I think I found it. They have a spread sheet on the citizenship page. Under TRADUZIONE ATTI STATO CIVILE it state $7.85 per folglio in italiano. In inglese it's $15.70. Along with most everything else having to do with this process, sorting out the most basic things is a hassle.
I have read all the posts about certifications of translations and am thoroughly confused.
Does each document translated from English into Italian have to be certified? By whom? We are in Connecticut and I have no idea who or what institution would be acceptable as a certifier of a translation from English into Italian.
We are near Yale University. Would a member of their Italian Department be acceptable to the Italian Consulate? The nearest Consulates wold be in either New York City or Boston.
HELP. THANKS TO ANYONE WHO MIGHT KNOW THE ANSWERS TO THESE QUESTIONS.
All documents (with the exception of naturalization documents) in your direct line have to be translated into Italian. The translations can be performed by any competent translator (you can self translate as well). All documents originating in a jurisdiction outside of your consulate has to authenticate the document and translation. If you are applying at NY (CT is within NY jurisdiction) and your BC is from LA then you would have to have it authenticated by LA. If you were born in NY then authentication is not required for that document.
Thanks so much for your reply. All of our documents which are written in English were issued by the State of Connecticut. If I understnad you correctly I can translate them and this will be acceptable to the Italian Consulate in New York. Would they be acceptable to the Boston Consulate?
Must I sign them as translator? Do they have to be notarized? I'm sorry to be imposing on you with all these questions but my son (who lives in Boston)has asked me to accumulate the documents for him. My other children will apply in New York, unless they can apply in Boston also.
I am an 80 year old senior citizen and my children think as a retired person I have nothing to do. It is rather interesting,though frustrating at times.
You can translate the documents for the Boston consulate as well. For the Boston consulate you would have to have them authenticated by the NY consulate. You do not have to sign or notarized the translations. All of the documents must be long form and they must be apostilled. Acquiring documents is very expensive in CT relative to other states.
The consulate's require that you prove residency with a drivers license and in some cases a utility bill. You are obligated to use the consulate where you reside.
Ask as many questions as you need to it is not an imposition. I would not have been recognized without the help of others on this board. The process can be difficult and frustrating at times it takes detrmination and lots of patience.

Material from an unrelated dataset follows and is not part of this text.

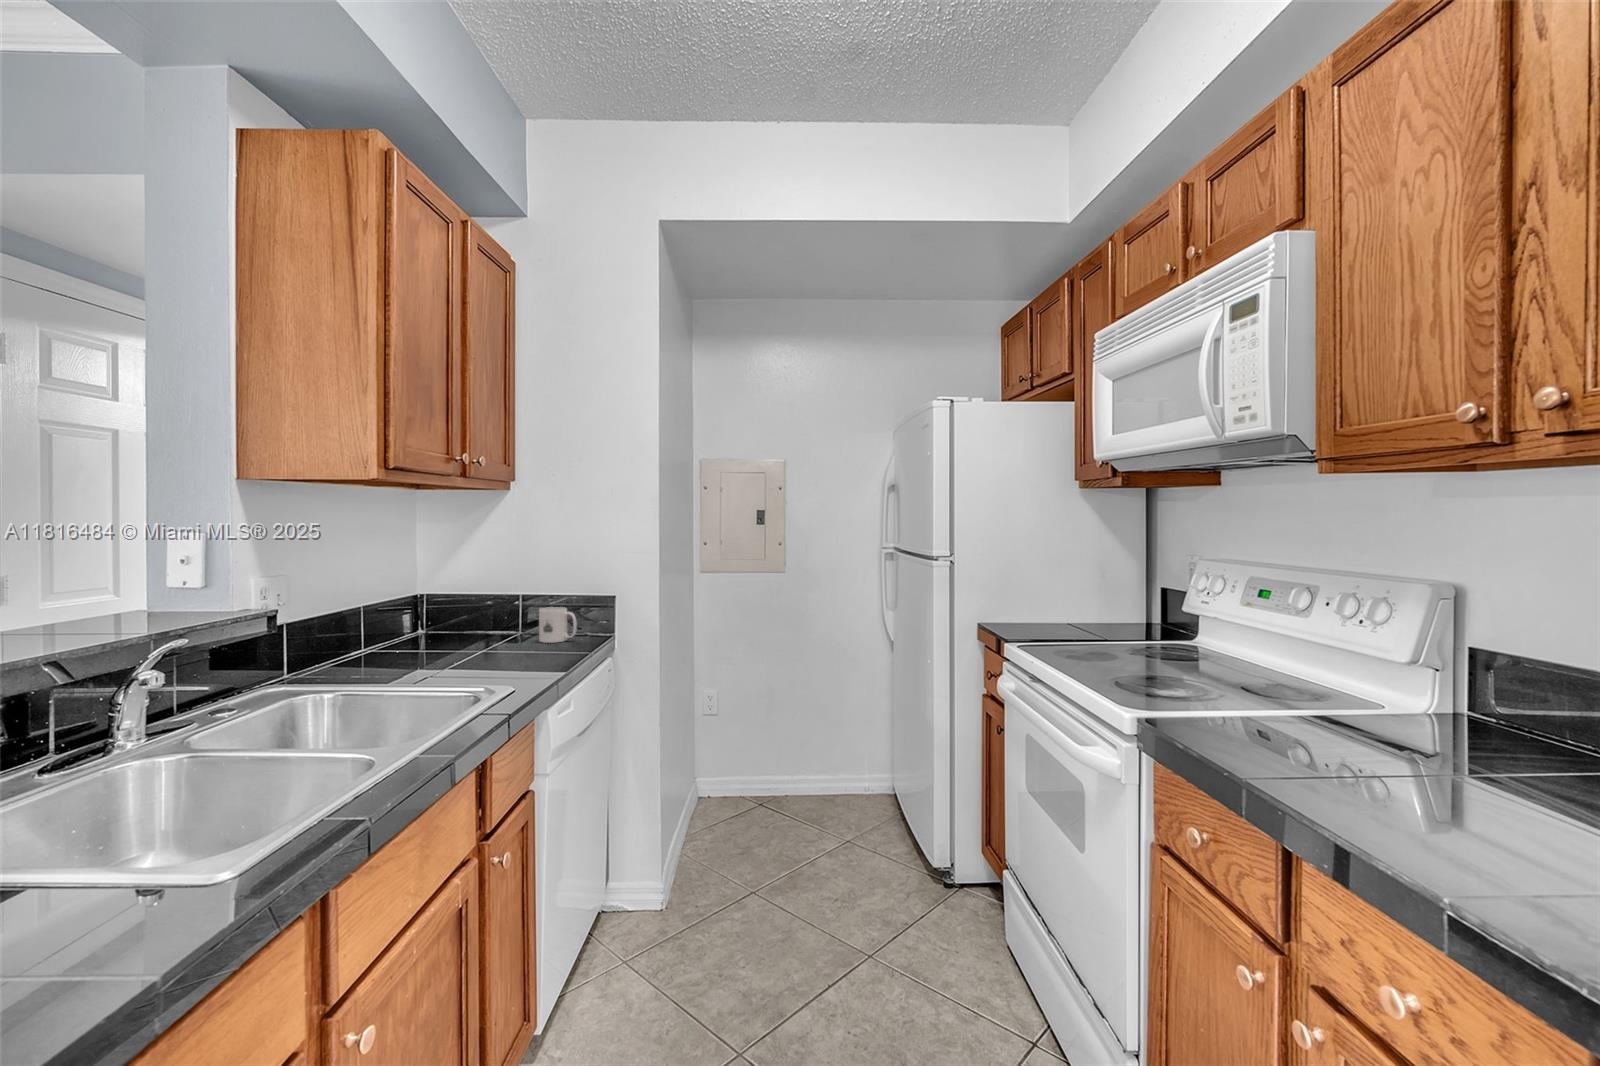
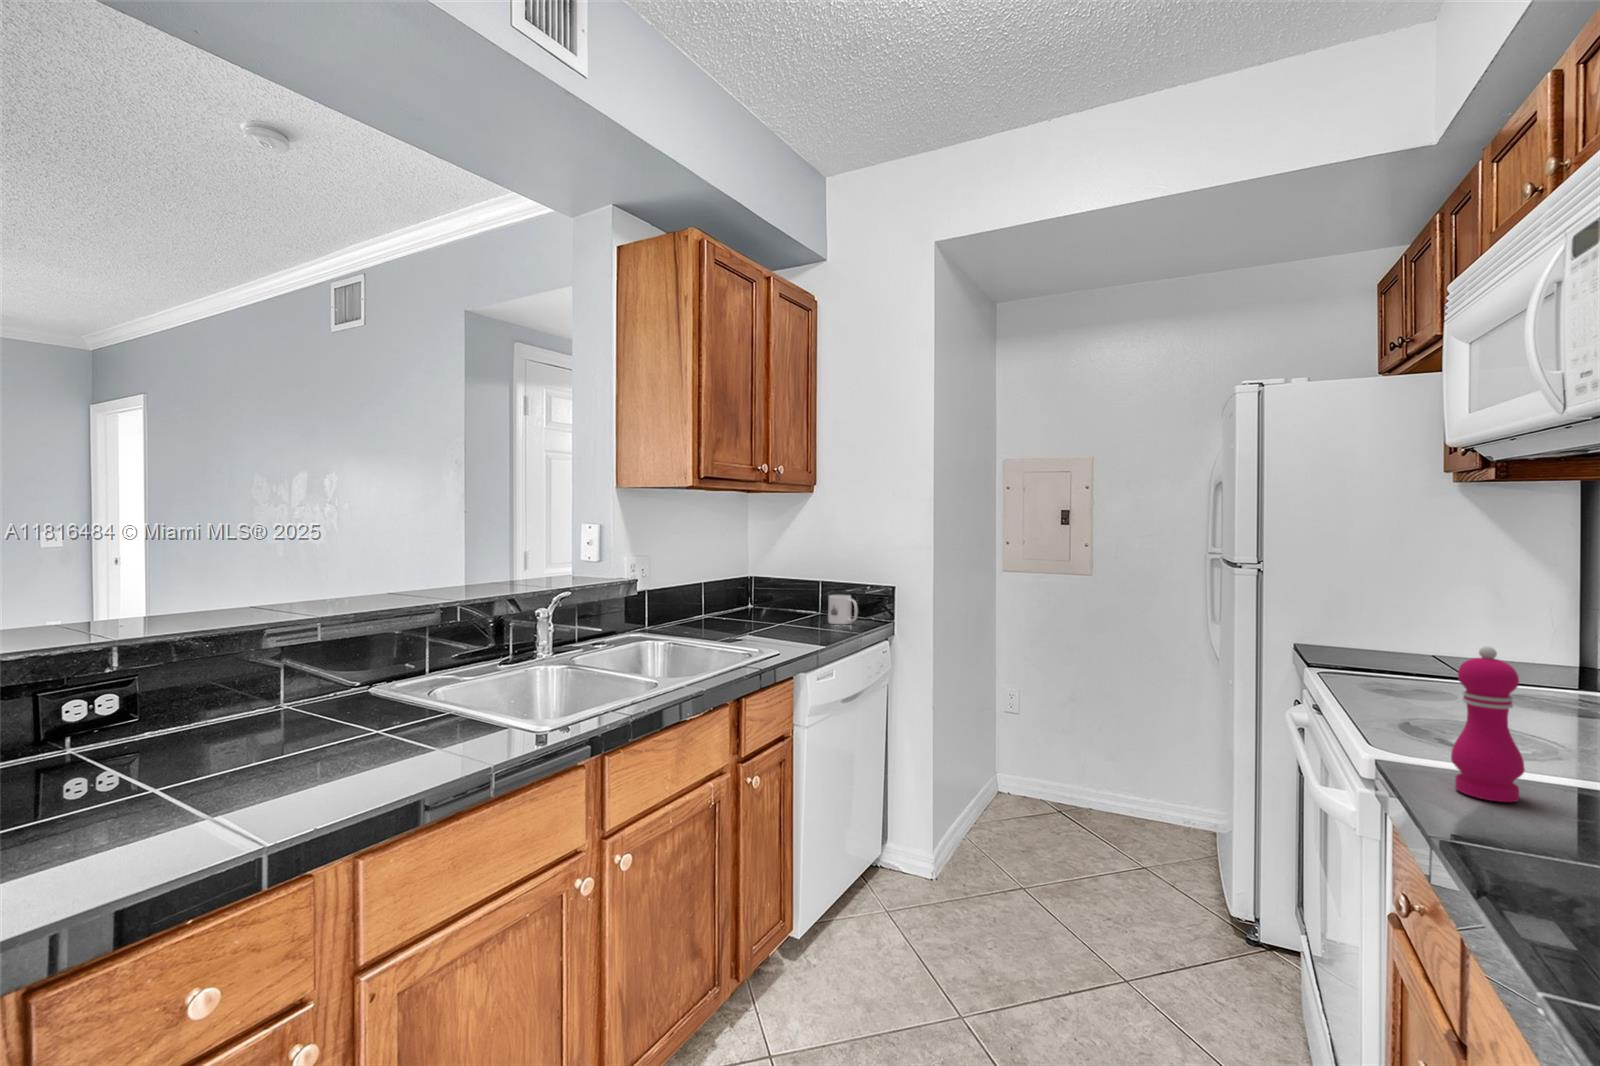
pepper mill: none [1214,630,1264,753] -> present [1451,646,1525,802]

I've just posted a separate thread about "validation of documents" which seems to be, possibly, the same thing.
Do only the translations have to be certified? What about the documents themselves? (It's confusing since the documents themselves would have the authentication from state authorities via the apostille.)
The two things are actually different. A certified translation refers to when a translator signs a statement certifying to the accuracy of the translation. Authentication of a document (sometimes referred to as legalizing) refers to the process where a consulate reviews the document, Apostille and translation and issues a statement authenticating the document.

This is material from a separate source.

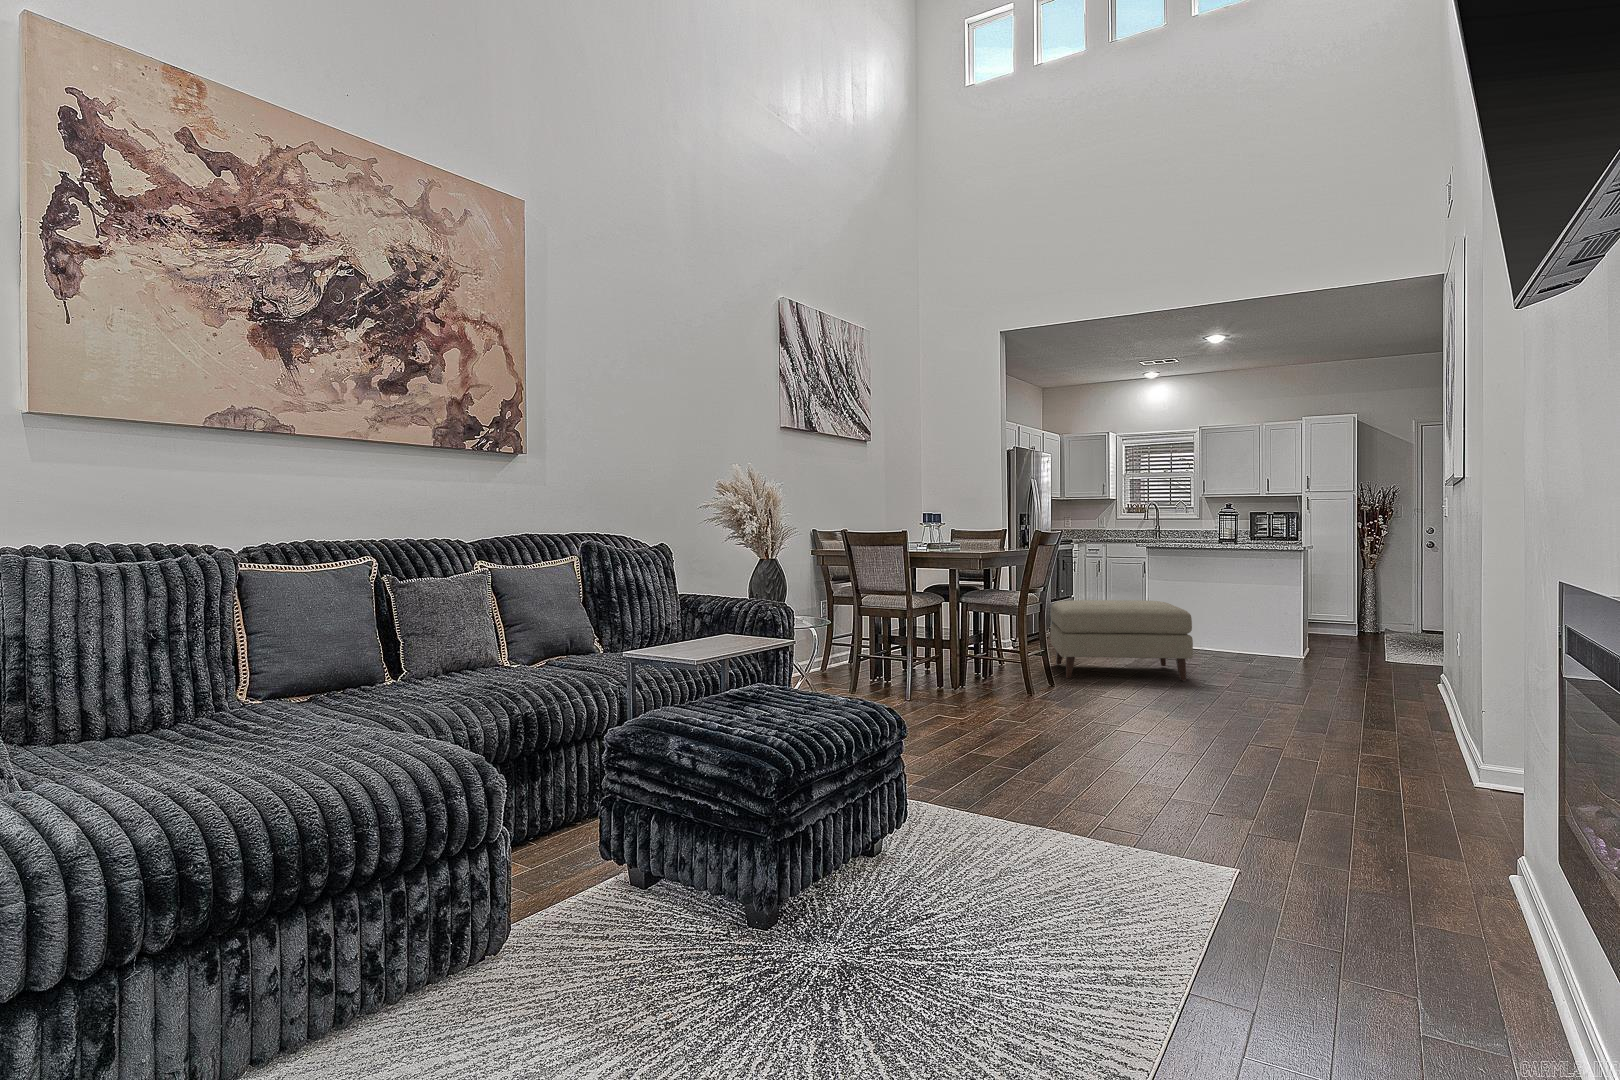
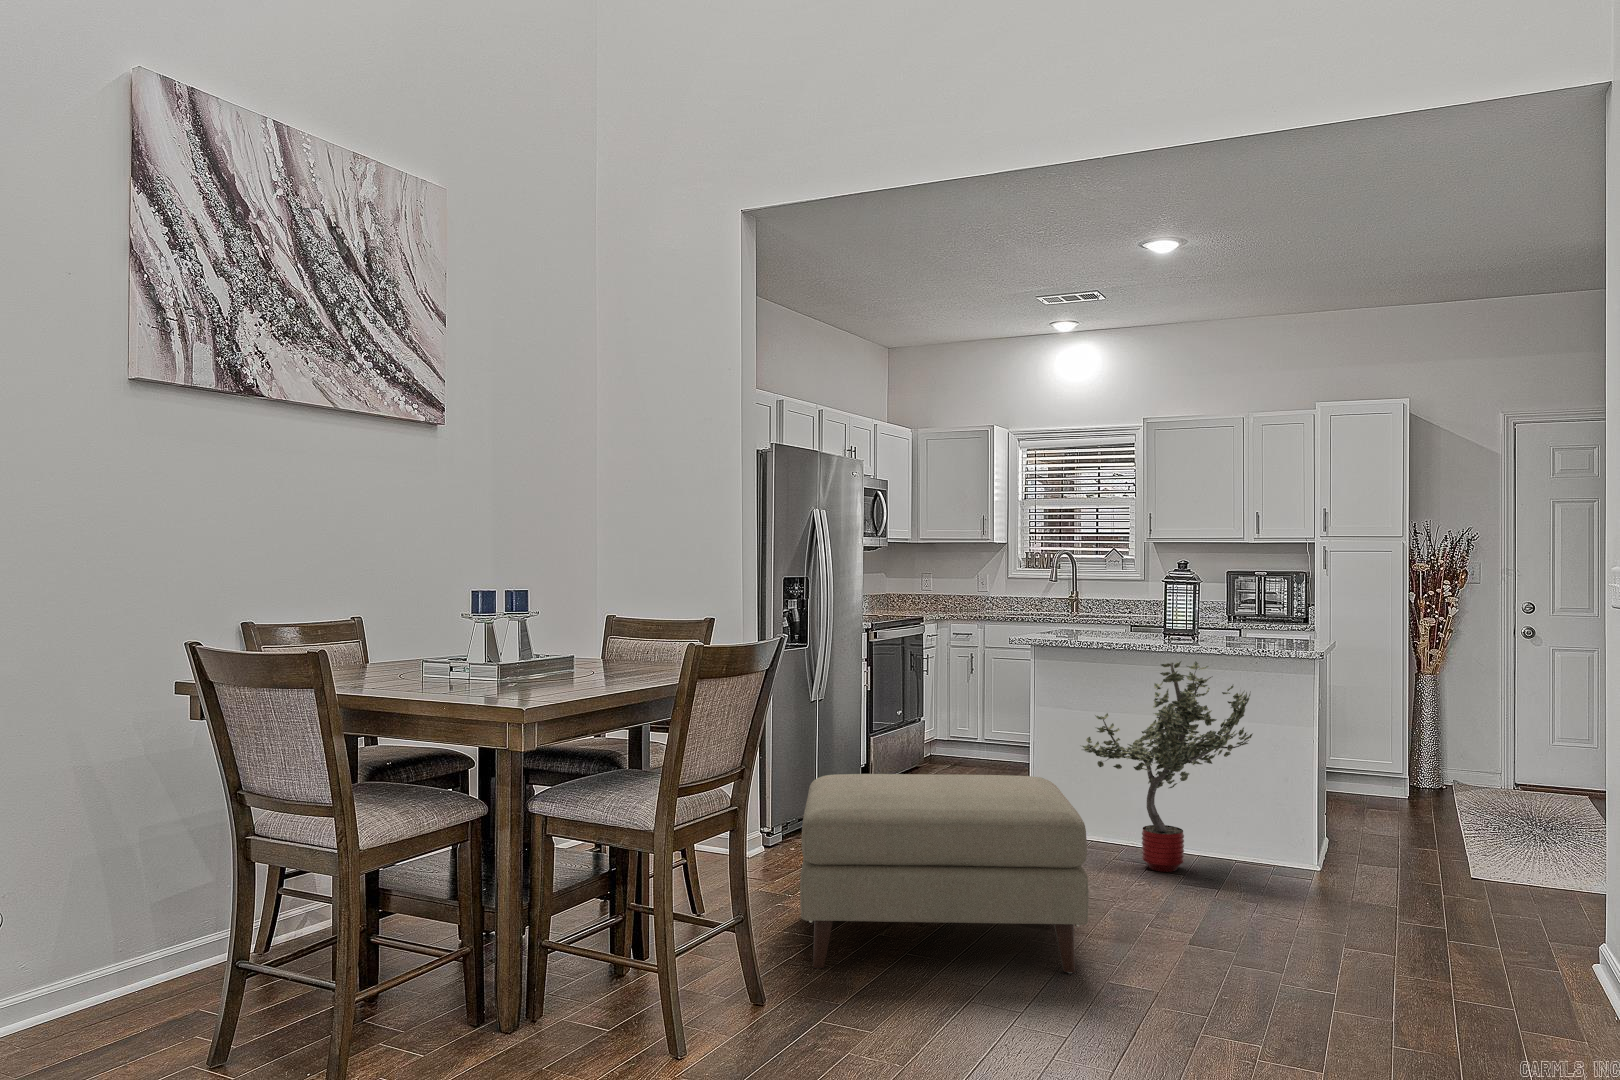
potted tree: none [1175,552,1268,657] -> present [1082,661,1252,872]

Generally translations do not have to be certified, however each consulate has different requirements and these do change from time to time.
Documents have to be authenticated when the document originates outside the jurisdiction of the consulate to which you are applying. Not all consulates require the applicant to get their documents authenticated, Boston and SF apparently send the documents to the other consulates on your behalf.